- _Trecho do documento_:
%%
Homem, branco, graduado na Escola de Engenharia Mauá (EEM), com MBA em Finanças pelo Ibmec e anos de experiência em uma gestora de investimentos, João Paulo Pacífico poderia ser o estereótipo do chamado “farialimer”.
No entanto, a expressão usada para se referir às pessoas endinheiradas que trabalham em empresas do mercado financeiro na Avenida Brigadeiro Faria Lima, em São Paulo, definitivamente não descreve o perfil do fundador do Grupo Gaia, empresa que nasceu com o intuito de construir um mercado financeiro mais humano.
De cabelo na altura do ombro e vestido normalmente com camiseta, João está longe de ser o típico usuário dos coletinhos de náilon. É mais fácil vê-lo com uma peça vermelha com a logo do MST, o Movimento dos Trabalhadores Rurais Sem Terra, que recebeu investimento na casa dos milhões através de uma operação desenvolvida pela Gaia.
%%
- _O que fazer_:
1. Responda com base no trecho sobre João Paulo Pacífico:
(a) Em que instituição ele fez o MBA em Finanças?
(b) Em qual avenida de São Paulo ficam as empresas ligadas à expressão "farialimer"?
(c) Que movimento recebeu investimento por meio de uma operação desenvolvida pela Gaia?
2. Reescreva o trecho sobre João Paulo Pacífico de "No entanto, a" a "financeiro mais humano.", trocando "mercado financeiro" por "setor financeiro".
3. Escreva a continuação do trecho sobre João Paulo Pacífico a partir da última frase.
As linhas que vêm depois deste trecho não são necessárias.

- _Dados fornecidos_:
%%
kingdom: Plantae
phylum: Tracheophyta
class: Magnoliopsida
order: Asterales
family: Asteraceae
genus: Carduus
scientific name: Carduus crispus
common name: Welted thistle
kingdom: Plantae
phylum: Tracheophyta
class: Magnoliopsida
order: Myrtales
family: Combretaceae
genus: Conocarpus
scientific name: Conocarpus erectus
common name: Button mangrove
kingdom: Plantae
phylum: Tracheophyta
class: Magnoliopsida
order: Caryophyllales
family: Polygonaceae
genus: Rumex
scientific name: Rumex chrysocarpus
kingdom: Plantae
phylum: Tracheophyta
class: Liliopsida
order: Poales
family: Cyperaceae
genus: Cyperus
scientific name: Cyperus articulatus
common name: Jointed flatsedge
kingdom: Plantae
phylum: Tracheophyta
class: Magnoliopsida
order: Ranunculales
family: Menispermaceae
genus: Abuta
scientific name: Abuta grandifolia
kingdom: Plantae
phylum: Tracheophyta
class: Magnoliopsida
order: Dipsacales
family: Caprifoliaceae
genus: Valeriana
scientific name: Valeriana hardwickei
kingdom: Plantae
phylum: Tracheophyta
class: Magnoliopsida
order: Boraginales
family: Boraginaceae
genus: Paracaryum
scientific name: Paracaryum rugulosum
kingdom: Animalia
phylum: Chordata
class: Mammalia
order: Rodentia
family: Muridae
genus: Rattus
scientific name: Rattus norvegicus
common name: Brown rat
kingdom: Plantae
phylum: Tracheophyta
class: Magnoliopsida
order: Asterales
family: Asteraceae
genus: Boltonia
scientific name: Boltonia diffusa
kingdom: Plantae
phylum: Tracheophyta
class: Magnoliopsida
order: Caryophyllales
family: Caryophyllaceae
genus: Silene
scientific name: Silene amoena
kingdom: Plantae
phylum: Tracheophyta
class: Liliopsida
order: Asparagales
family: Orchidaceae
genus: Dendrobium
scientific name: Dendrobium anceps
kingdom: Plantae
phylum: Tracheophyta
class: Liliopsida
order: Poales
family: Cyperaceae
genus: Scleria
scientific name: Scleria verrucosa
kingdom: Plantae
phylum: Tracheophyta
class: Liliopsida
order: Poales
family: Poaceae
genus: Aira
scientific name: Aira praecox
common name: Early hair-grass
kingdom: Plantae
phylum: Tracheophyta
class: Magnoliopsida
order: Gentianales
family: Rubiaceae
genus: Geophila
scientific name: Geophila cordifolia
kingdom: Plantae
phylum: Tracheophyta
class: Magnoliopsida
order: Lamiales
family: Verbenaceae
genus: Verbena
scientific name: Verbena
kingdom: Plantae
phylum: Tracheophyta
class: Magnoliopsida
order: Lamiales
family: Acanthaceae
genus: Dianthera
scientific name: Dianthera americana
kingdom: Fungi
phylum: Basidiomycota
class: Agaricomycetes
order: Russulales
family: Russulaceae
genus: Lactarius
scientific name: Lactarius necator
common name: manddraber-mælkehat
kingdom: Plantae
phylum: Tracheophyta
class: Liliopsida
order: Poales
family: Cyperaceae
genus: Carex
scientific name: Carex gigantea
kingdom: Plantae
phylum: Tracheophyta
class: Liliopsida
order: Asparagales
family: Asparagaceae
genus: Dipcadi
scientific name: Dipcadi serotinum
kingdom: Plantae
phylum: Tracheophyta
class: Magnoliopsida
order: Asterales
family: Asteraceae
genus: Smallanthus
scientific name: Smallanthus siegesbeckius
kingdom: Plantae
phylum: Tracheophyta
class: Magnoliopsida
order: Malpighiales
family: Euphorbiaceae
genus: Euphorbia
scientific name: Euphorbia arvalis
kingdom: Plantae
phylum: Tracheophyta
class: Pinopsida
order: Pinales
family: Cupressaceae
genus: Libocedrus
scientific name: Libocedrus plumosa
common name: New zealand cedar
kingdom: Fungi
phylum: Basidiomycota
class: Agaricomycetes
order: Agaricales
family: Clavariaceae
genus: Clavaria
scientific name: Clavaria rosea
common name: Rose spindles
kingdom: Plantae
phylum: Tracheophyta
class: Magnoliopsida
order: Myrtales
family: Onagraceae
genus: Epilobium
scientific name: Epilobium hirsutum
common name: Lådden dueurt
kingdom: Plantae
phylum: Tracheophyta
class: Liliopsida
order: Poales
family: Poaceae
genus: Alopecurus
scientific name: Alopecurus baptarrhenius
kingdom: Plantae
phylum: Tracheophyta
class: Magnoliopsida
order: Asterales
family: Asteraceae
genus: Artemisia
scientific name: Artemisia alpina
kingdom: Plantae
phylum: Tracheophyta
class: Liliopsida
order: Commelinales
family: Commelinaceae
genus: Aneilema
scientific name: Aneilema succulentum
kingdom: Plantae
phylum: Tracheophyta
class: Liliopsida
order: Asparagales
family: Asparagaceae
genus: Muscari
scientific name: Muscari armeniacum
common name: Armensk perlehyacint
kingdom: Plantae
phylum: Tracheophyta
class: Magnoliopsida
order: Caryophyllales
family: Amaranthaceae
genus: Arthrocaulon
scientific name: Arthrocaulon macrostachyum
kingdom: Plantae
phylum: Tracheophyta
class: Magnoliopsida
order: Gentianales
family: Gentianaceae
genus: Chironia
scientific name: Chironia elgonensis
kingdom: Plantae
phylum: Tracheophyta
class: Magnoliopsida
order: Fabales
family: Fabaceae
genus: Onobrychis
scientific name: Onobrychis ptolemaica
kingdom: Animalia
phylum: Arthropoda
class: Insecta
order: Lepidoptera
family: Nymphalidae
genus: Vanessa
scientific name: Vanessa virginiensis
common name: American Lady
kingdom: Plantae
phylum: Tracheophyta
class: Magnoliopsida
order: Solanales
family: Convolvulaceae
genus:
%%
- _Respostas esperadas_:
1.
(a) No Ibmec.
(b) Na Avenida Brigadeiro Faria Lima.
(c) O MST, Movimento dos Trabalhadores Rurais Sem Terra.

2.
No entanto, a expressão usada para se referir às pessoas endinheiradas que trabalham em empresas do setor financeiro na Avenida Brigadeiro Faria Lima, em São Paulo, definitivamente não descreve o perfil do fundador do Grupo Gaia, empresa que nasceu com o intuito de construir um setor financeiro mais humano.

3.
João Pacífico, portanto, é exemplo de alguém que conseguiu sair de sua bolha. O resultado disso foi uma mudança de mentalidade que impactou não só sua vida pessoal, mas a profissional. Em 2020, após quase 11 anos da fundação do grupo, o empreendedor decidiu criar uma empresa exclusivamente focada em investimentos de impacto social, a Gaia Impacto.
Depois, em 2022, vendeu as operações voltadas para investimentos tradicionais (a Planeta) e começou a mudança mais radical na história da empresa: a transição do setor privado para o terceiro setor.
“O dinheiro da venda da Planeta foi destinado para a ONG que nós criamos e que, agora, está no processo de formalização”, diz João. Esse processo inclui diretrizes que refletem os valores e alicerces da Gaia:
“Esse instituto já foi fundado com uma governança legal que, por exemplo, define que, lá dentro, pelo menos 25% das posições de diretoria devem ser ocupadas por mulheres e 25%, por pessoas pretas e pardas”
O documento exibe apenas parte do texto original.